LSTM with same inputs in a batch

sahilshah · May 26, 2017, 1:16pm

Hi,

I am new to PyTorch. I am currently using a simple lstm encoder for my variable length sequences. I notice something strange. When I feed the same inputs in a batch, the lstm outputs for each identical input is different. That is, say my variable length sequence all begin with the input 1, the hidden state after the first step is different for all of them.

What am I doing wrong ? (I am definitely sure that it is the self.hidden that I am passing which creates this issue)

pack_wv = torch.nn.utils.rnn.pack_padded_sequence(batch_in_wv_sorted, seq_lengths_sorted, batch_first=True)
out, (ht,ct) = self.lstm(pack_wv, self.hidden)

When I change the last line to
out, (ht,ct) = self.lstm(pack_wv)

The issue goes away. But I am afraid that this will lead to incorrect behavior, since we are expected to pass the self.hidden for the intialised first hidden state.

spro · May 26, 2017, 5:55pm

Can you show how the LSTM and hidden state are initialized?

sahilshah · May 26, 2017, 6:42pm

self.lstm = nn.LSTM(input_size=embedding_dim, hidden_size=hidden_dim, batch_first=True)
self.hidden = (autograd.Variable(torch.randn(self.num_layers, self.batch_size, self.hidden_dim)),autograd.Variable(torch.randn(self.num_layers, self.batch_size, self.hidden_dim)))

sahilshah · May 26, 2017, 8:46pm

If I don’t do random, the issue goes away.

spro · May 27, 2017, 6:12pm

That makes sense, if you’re initializing a random hidden state, making it random between batches, you’re gonna get different outputs for the same input.

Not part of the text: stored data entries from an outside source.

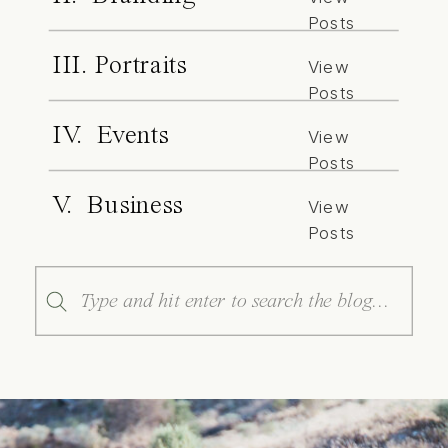
Posts
III. Portraits
View
Posts
IV. Events
View
Posts
V. Business
View
Posts
Search
for:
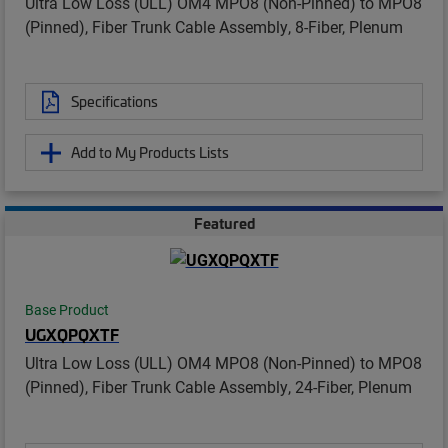
Ultra Low Loss (ULL) OM4 MPO8 (Non-Pinned) to MPO8
(Pinned), Fiber Trunk Cable Assembly, 8-Fiber, Plenum
Specifications
Add to My Products Lists
Featured
Base Product
UGXQPQXTF
Ultra Low Loss (ULL) OM4 MPO8 (Non-Pinned) to MPO8
(Pinned), Fiber Trunk Cable Assembly, 24-Fiber, Plenum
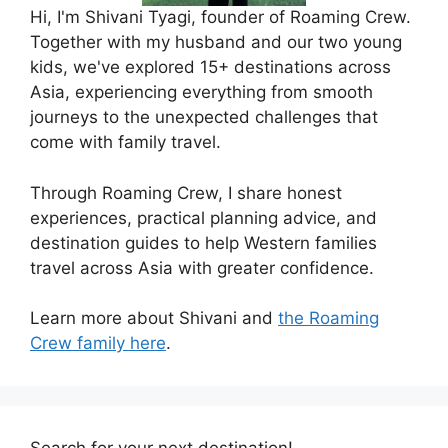
Hi, I'm Shivani Tyagi, founder of Roaming Crew.
Together with my husband and our two young
kids, we've explored 15+ destinations across
Asia, experiencing everything from smooth
journeys to the unexpected challenges that
come with family travel.
Through Roaming Crew, I share honest
experiences, practical planning advice, and
destination guides to help Western families
travel across Asia with greater confidence.
Learn more about Shivani and
the Roaming
Crew family here
.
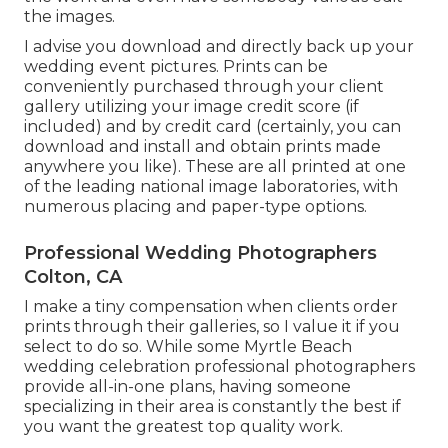
the images.
I advise you download and directly back up your
wedding event pictures. Prints can be
conveniently purchased through your client
gallery utilizing your image credit score (if
included) and by credit card (certainly, you can
download and install and obtain prints made
anywhere you like). These are all printed at one
of the leading national image laboratories, with
numerous placing and paper-type options.
Professional Wedding Photographers
Colton, CA
I make a tiny compensation when clients order
prints through their galleries, so I value it if you
select to do so. While some Myrtle Beach
wedding celebration professional photographers
provide all-in-one plans, having someone
specializing in their area is constantly the best if
you want the greatest top quality work.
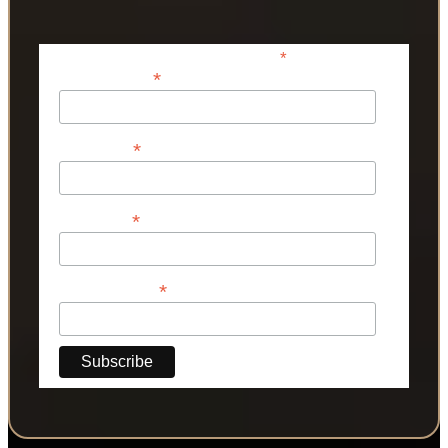
*
indicates required
*
Email Address
*
First Name
*
Last Name
*
Phone Number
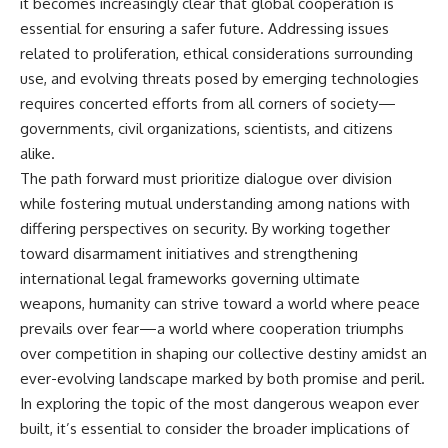
it becomes increasingly clear that global cooperation is
essential for ensuring a safer future. Addressing issues
related to proliferation, ethical considerations surrounding
use, and evolving threats posed by emerging technologies
requires concerted efforts from all corners of society—
governments, civil organizations, scientists, and citizens
alike.
The path forward must prioritize dialogue over division
while fostering mutual understanding among nations with
differing perspectives on security. By working together
toward disarmament initiatives and strengthening
international legal frameworks governing ultimate
weapons, humanity can strive toward a world where peace
prevails over fear—a world where cooperation triumphs
over competition in shaping our collective destiny amidst an
ever-evolving landscape marked by both promise and peril.
In exploring the topic of the most dangerous weapon ever
built, it’s essential to consider the broader implications of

If you were trying to make them the same you could initialize a zero hidden state (as leaving it None does) or a n_layers x 1 x hidden_dim random state that you repeat batch_size times over dimension 1. However I can’t imagine why that would be useful… if you’re building a seq2seq type model the states will be different between batches.